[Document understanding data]
┄┄┄┄┄┄┄┄┄┄

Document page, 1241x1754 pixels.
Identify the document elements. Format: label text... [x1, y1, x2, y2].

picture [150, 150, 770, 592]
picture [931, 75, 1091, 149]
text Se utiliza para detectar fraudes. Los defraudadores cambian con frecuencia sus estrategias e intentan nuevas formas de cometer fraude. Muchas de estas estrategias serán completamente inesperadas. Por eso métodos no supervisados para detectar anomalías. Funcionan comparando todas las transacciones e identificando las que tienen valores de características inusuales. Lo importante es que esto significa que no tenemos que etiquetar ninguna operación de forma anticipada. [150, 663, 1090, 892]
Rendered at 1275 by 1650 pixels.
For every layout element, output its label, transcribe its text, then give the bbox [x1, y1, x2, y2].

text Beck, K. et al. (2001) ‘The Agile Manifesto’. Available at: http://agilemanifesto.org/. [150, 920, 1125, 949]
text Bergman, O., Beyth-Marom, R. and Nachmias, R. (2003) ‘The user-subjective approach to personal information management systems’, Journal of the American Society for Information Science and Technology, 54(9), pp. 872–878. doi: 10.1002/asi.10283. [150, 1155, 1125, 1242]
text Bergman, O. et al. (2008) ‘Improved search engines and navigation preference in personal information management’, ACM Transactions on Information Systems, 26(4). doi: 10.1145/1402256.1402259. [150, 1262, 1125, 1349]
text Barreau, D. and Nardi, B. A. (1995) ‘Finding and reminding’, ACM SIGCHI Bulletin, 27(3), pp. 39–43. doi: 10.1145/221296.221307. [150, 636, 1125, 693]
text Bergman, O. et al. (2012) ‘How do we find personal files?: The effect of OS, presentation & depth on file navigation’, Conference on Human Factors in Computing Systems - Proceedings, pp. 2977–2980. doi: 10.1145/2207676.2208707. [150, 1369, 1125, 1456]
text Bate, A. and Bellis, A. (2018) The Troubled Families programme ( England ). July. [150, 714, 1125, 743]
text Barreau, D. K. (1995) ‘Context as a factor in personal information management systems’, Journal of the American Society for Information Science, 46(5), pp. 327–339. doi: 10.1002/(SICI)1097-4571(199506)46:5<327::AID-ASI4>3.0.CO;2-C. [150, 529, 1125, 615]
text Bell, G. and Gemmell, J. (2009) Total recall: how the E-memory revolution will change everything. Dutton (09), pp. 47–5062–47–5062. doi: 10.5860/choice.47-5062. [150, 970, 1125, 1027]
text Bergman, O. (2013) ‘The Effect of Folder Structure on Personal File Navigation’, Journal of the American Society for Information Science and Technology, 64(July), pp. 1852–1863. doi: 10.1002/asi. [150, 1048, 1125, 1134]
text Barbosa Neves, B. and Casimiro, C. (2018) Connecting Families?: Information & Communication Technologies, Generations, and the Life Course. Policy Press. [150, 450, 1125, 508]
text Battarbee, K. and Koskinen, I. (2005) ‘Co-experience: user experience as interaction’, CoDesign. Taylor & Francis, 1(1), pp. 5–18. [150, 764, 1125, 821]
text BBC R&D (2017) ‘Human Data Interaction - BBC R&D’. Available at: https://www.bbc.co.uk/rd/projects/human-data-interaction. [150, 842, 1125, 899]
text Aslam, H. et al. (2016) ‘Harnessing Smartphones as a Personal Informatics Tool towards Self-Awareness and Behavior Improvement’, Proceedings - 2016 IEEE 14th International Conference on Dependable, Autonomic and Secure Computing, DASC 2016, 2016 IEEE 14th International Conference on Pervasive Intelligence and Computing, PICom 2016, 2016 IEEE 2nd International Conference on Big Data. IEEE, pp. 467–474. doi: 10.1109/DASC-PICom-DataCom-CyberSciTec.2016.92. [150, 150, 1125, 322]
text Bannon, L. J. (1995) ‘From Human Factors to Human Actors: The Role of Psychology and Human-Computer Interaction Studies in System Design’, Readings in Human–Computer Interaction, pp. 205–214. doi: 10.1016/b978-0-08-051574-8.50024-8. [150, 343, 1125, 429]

┄┄┄┄┄┄┄┄┄┄

### PROMPT
Lines after the one containing "Rendered at 1275 by 1650 pixels." are not wanted; repeat exactly each line above from the first up to and including it.

### WRITTEN REPLY
Document page, 1241x1754 pixels.
Identify the document elements. Format: label text... [x1, y1, x2, y2].

picture [150, 150, 770, 592]
picture [931, 75, 1091, 149]
text Se utiliza para detectar fraudes. Los defraudadores cambian con frecuencia sus estrategias e intentan nuevas formas de cometer fraude. Muchas de estas estrategias serán completamente inesperadas. Por eso métodos no supervisados para detectar anomalías. Funcionan comparando todas las transacciones e identificando las que tienen valores de características inusuales. Lo importante es que esto significa que no tenemos que etiquetar ninguna operación de forma anticipada. [150, 663, 1090, 892]
Rendered at 1275 by 1650 pixels.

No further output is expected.